Computational approaches to metaphor have focused on one or more of the following issues: inference (Section 3.2.1), recognition in text and discourse (Section 3.2.2), and acquisition and representation (Section 3.2.3). 3.2.1

Metaphor and Inference

As illustrated by the examples provided above (Section 3.1), and further documented by corpus analyses (see Section 3.2.2), below), conventionalized metaphor is an everyday issue. Most Natural Language Processing (NLP) systems have to face it sooner or later. A successful handling of conventional metaphor is also the first step towards the processing of novel metaphor. Obvious problems for NLP systems caused by metaphorical expressions consist in the incompatibility of metaphorically used nouns as arguments of verbs. In systems which constrain the type of arguments for every verb by semantic features like human, living, concrete or abstract (“selectional restrictions”), metaphors can cause inconsistencies that have to be solved. For example, if the grammatical subject of the English verb go was restricted to entities classified as living in a given system, the sentence (30) taken from Hobbs (1992) could not be parsed. (30)

The variable N goes from 1 to 100.

Obviously, there is an open-ended number of such sentences. To increase the ability of systems to deal with incompatibilities of this kind, caused by instantiations of conceptual metaphors, systems including metaphor processing mechanisms have been designed and implemented. These knowledge-based systems encode a representation of at least a part of the conventionalized mapping, leveraging “knowledge of systematic language conventions in an attempt to avoid resorting to more computationally expensive methods” (Martin, 1994). The systems generally perform much of the necessary knowledge-based reasoning in the source domain and transfer the results back to the target domain using the mapping representation. This procedure is applied, for example, in KARMA’s networks (Narayanan, 1999; Feldman and Narayanan, 2004) or in the rules of TACITUS (Hobbs, 1992) and ATT-Meta (Barnden and Lee, 2001). Both KARMA (Narayanan, 1997a, 1999) and ATT-Meta (Barnden and Lee, 2001) are systems that can reason explicitly with metaphors, based on the theory of conceptual metaphors. These two systems have different motivations, and at least in their current state, offer a slightly different functionality. KARMA can be seen as a story understanding system, producing a temporally evolving state representation in the target domain, and an output that provides the Most Probable Explanation (MPE) of the input so far, combining metaphoric inference with background knowledge in the source and target domains. ATT-Meta can be seen as a Question-Answering system that verifies whether a fact (submitted as a user query) holds, given a possibly metaphorical representation of the current state of the world. There are some fundamental differences in the computational design and particular abilities of the two systems. For example, at design and implementation level, KARMA uses x-schemas (“executing schemas” (Feldman and Narayanan, 2004, p. 387)) implemented as extended Stochastic Petri Nets for the source domain and Temporally Extended Bayes networks (aka Dynamic Bayes Nets) for the target domain. The ATT-Meta approach uses situation-based or episode-based firstorder logic throughout (Barnden and Lee, 2001, p. 34). 13

In terms of the specific strengths of the systems, KARMA was developed in the context of a larger research program on the neural theory of language acquisition and use (Feldman, 2006) and modeled the role of imaginative simulation with sensory-motor representations for inference about abstract actions and events (Narayanan, 1997a). The system demonstrated the beginnings of the ability to detect interpreter’s bias in metaphorical utterances; for example, (31) implies that the speaker or writer in general opposes government control of economy, whereas (32) does not imply this. (31)

▶ Required action 1:
Answer from the passage on metaphor and inference:
(a) Which semantic features are given as examples of selectional restrictions?
(b) What kind of system can KARMA be seen as?
(c) What does KARMA use for the target domain?
▶ Required action 2: Condense the paragraph of the passage on metaphor and inference that begins "Obviously, there is an open-ended number" into a bulleted list that keeps its main facts.
The entries that follow have no connection to the passage on metaphor and inference.

▶ Available data:
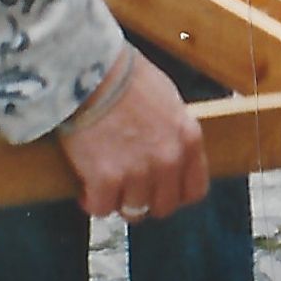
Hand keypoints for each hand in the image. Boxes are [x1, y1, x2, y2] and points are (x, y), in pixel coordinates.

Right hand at [54, 52, 208, 219]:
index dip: (174, 194)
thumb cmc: (125, 76)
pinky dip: (91, 201)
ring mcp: (139, 172)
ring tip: (104, 186)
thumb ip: (172, 133)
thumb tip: (166, 149)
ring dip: (118, 201)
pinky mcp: (106, 179)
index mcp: (188, 139)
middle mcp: (169, 160)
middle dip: (145, 200)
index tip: (159, 190)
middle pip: (163, 206)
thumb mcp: (167, 101)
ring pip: (132, 211)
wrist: (90, 69)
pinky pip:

▶ Written reply 1:
(a) Human, living, concrete and abstract.
(b) A story understanding system.
(c) Temporally Extended Bayes networks, also known as Dynamic Bayes Nets.

▶ Written reply 2:
- Such sentences are open-ended in number, so systems with metaphor processing mechanisms have been built to handle these incompatibilities.
- These knowledge-based systems encode at least part of the conventionalized mapping and draw on systematic language conventions to avoid more computationally expensive methods (Martin, 1994).
- They do much of their reasoning in the source domain and carry the results back to the target domain through the mapping, as in KARMA's networks and the rules of TACITUS and ATT-Meta.
- KARMA and ATT-Meta both reason explicitly with metaphors, based on the theory of conceptual metaphors, but differ in motivation and functionality.
- KARMA works as a story understanding system. It produces a temporally evolving target-domain state and the Most Probable Explanation of the input so far, combining metaphoric inference with background knowledge in both domains.
- ATT-Meta works as a Question-Answering system. It checks whether a fact submitted as a user query holds, given a possibly metaphorical representation of the current state of the world.
- In design, KARMA uses x-schemas implemented as extended Stochastic Petri Nets for the source domain and Temporally Extended Bayes networks for the target domain. ATT-Meta uses situation-based or episode-based first-order logic throughout.